Reproduce the PrivateSeries API reference below word for word, from its first line to its last.

DOCUMENT SECTION:
········

Skip to main content

API Reference

PrivateSeries

The PrivateSeries API is based on pandas.Series, but in this case, all the methods are differentially private. PrivateSeries is available as part of op_pandas library in Antigranular.

Constructor

The PrivateSeries constructor is as follows:

class op_pandas.PrivateSeries(series = None, metadata = None, categorical_metadata = None)

The PrivateSeries parameters are described below:

  • series: pandas.Series: A Pandas Series, with data consisting of only strings, integers, floats, and booleans.
  • metadata: Tuple(float,float): Metadata containing the bounds of the given Series. The metadata should be in the following form: (bound_low, bound_hi).
note

If the Series contains string data, the metadata should not be provided.

  • categorical_metadata: List: Metadata containing information about the categorical data of the given Series. The categorical_metadata should be a list containing all the categories in the Series. The data types for all the elements in the list must be the same.

The code blocks below present two distinct examples of PrivateSeries:

    Series : [10, 20, 30, 40, 10, 42, 54]
metadata : (0, 60)
categorical_metadata : None
    Series : ["a", "b", "a", "b", "a", "a"]
metadata : None
categorical_metadata: ["a", "b"]

General Functions

PrivateSeries provides several internal functions you can use when working with series. The PrivateSeries general functions include:

categorical_metadata

This method returns the categorical_metadata of the PrivateSeries

PrivateSeries.categorical_metadata -> List

copy

The copy() method returns a copy of the PrivateSeries.

········

DATA EXCERPT:

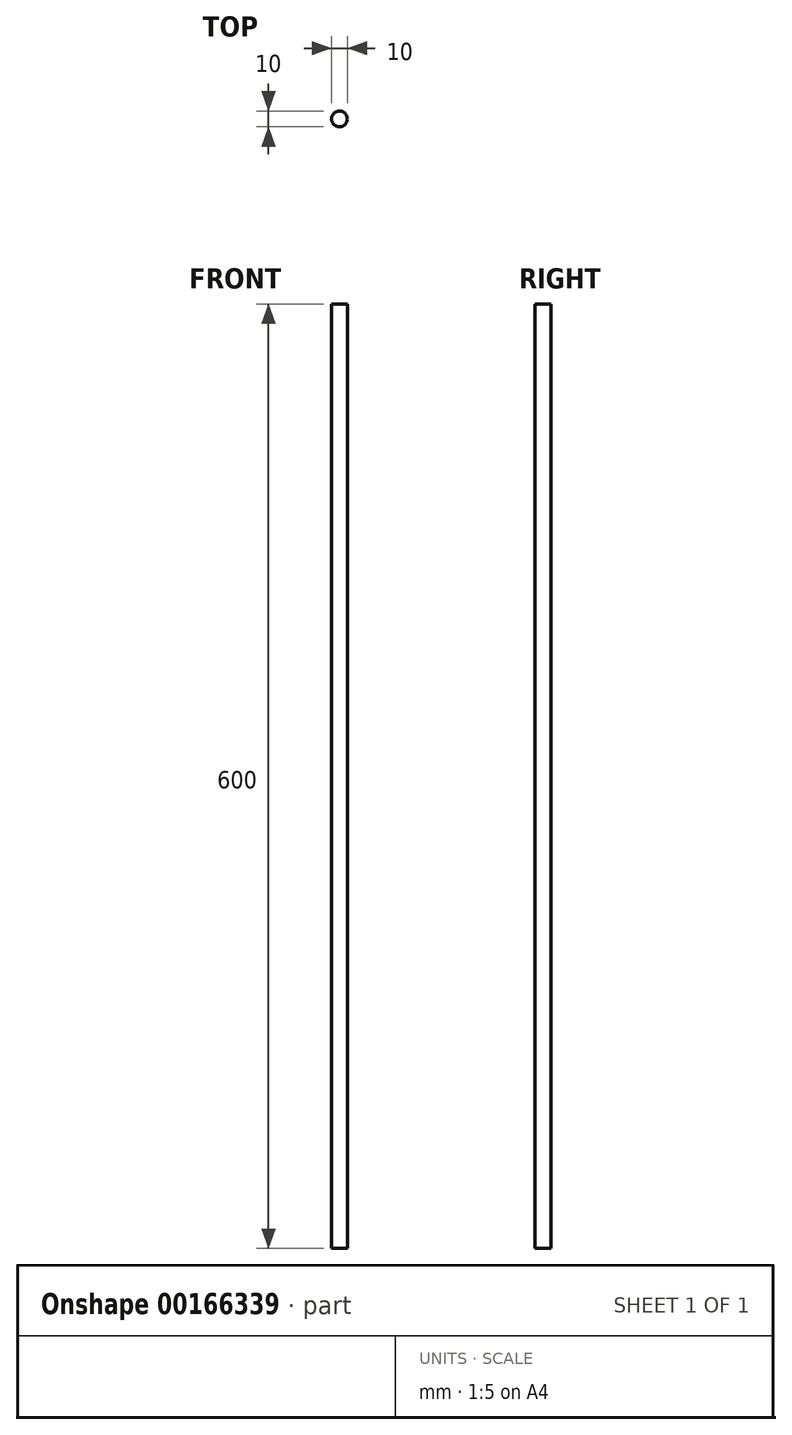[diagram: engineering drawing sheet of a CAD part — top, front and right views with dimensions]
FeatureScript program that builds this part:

········

EXERCISE SOLUTION:
Skip to main content

API Reference

PrivateSeries

The PrivateSeries API is based on pandas.Series, but in this case, all the methods are differentially private. PrivateSeries is available as part of op_pandas library in Antigranular.

Constructor

The PrivateSeries constructor is as follows:

class op_pandas.PrivateSeries(series = None, metadata = None, categorical_metadata = None)

The PrivateSeries parameters are described below:

  • series: pandas.Series: A Pandas Series, with data consisting of only strings, integers, floats, and booleans.
  • metadata: Tuple(float,float): Metadata containing the bounds of the given Series. The metadata should be in the following form: (bound_low, bound_hi).
note

If the Series contains string data, the metadata should not be provided.

  • categorical_metadata: List: Metadata containing information about the categorical data of the given Series. The categorical_metadata should be a list containing all the categories in the Series. The data types for all the elements in the list must be the same.

The code blocks below present two distinct examples of PrivateSeries:

    Series : [10, 20, 30, 40, 10, 42, 54]
metadata : (0, 60)
categorical_metadata : None
    Series : ["a", "b", "a", "b", "a", "a"]
metadata : None
categorical_metadata: ["a", "b"]

General Functions

PrivateSeries provides several internal functions you can use when working with series. The PrivateSeries general functions include:

categorical_metadata

This method returns the categorical_metadata of the PrivateSeries

PrivateSeries.categorical_metadata -> List

copy

The copy() method returns a copy of the PrivateSeries.